EXTRAIT DU DOCUMENT

---------------

Disons au moins, en terminant, que le livre de M. Conta est intéressant, fort clair en général, souvent ingénieux et parfois profond. Signalons entre autres quelques pages excellentes (sauf une réserve qu’on pourrait faire) sur les rapports de l’esprit et du corps. M. Conta reprend et développe la théorie exposée dans cette Revue même par M. Taine. Son exposition n’a que le défaut d’être trop écourtée, pour l’importance de la question, qui n’est pas assez approfondie.

Fr. Paulhan.

Giuseppe Piola. — Forza e materia. Discorsi indirizzali ai nostri studenti di philosophia. In-8, 220 p. Milano, Ulrico Hœpli, 1879.

M. Piola examine dans ce livre quelques-unes des principales questions de la métaphysique. Le premier chapitre est consacré à la matière, le second à la force, la troisième à l’unité, au nombre, à l’infini, le quatrième à l’idée et à l’espèce, le cinquième au transcendant. L’auteur a surtout en vue de combattre le matérialisme et le panthéisme allemands ; il se refuse à accepter sans examen une opinion quelconque, même si elle arrive de Berlin, « que l’on appelle la capitale de l’intelligence. » — Après avoir examiné, il rejette. Voyons brièvement les conclusions auxquelles arrive M. Piola dans ses premiers chapitres ; j’insisterai un peu plus sur les deux derniers.

---------------

OBJECTIF DE L'EXERCICE
Poursuivez le compte rendu du livre de M. Piola consacré aux questions de métaphysique, en reprenant juste après sa dernière phrase et dans le même style.

DONNÉES SOURCES
---------------

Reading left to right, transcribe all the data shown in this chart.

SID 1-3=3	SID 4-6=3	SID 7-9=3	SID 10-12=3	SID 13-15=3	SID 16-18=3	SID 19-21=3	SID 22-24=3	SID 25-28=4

---------------

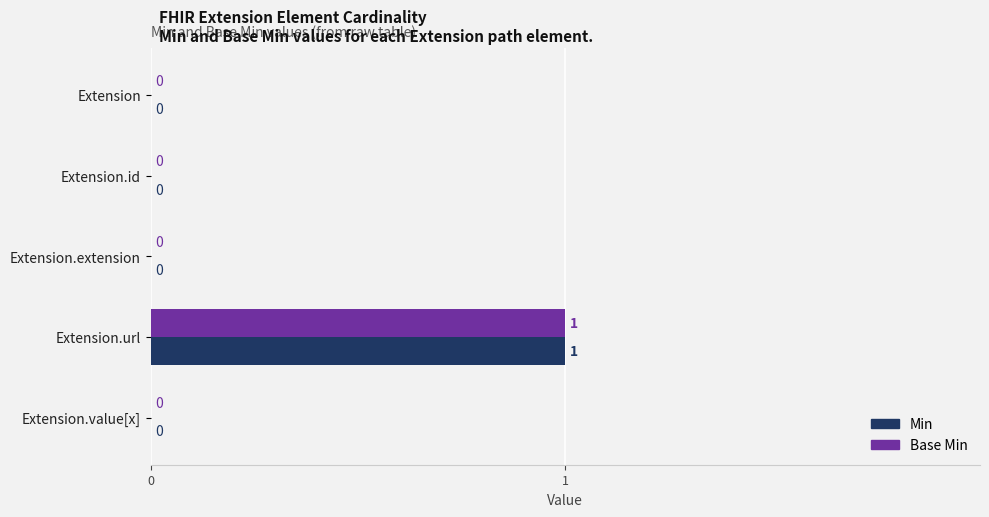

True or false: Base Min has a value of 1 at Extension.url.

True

---------------

RÉSULTAT DE L'EXERCICE
L’une des principales idées du livre de M. Piola est qu’il faut chercher le principe, la cause d’une chose dans un ordre de faits entièrement différents. Ainsi le principe de la matière, l’élément originaire ne peut être la matière elle-même ; on ne peut l’atteindre par exemple, en divisant un corps, et en subdivisant ses parties, quelque loin qu’on pousse cette division. Il faut venir à cette conclusion que l’élément originaire des corps est inétendu. Si, distinguant la matière du corps, ce que Büchner a tort de ne pas faire, on appelle matière le principe qui forme l’être des corps, la matière est inétendue, l’inétendu étant la négation de la nature des corps. De plus, ce qui est la négation de la nature des corps, nous l’appelons esprit ; ainsi, la matière entendue comme un sujet, comme un être, est un principe spirituel.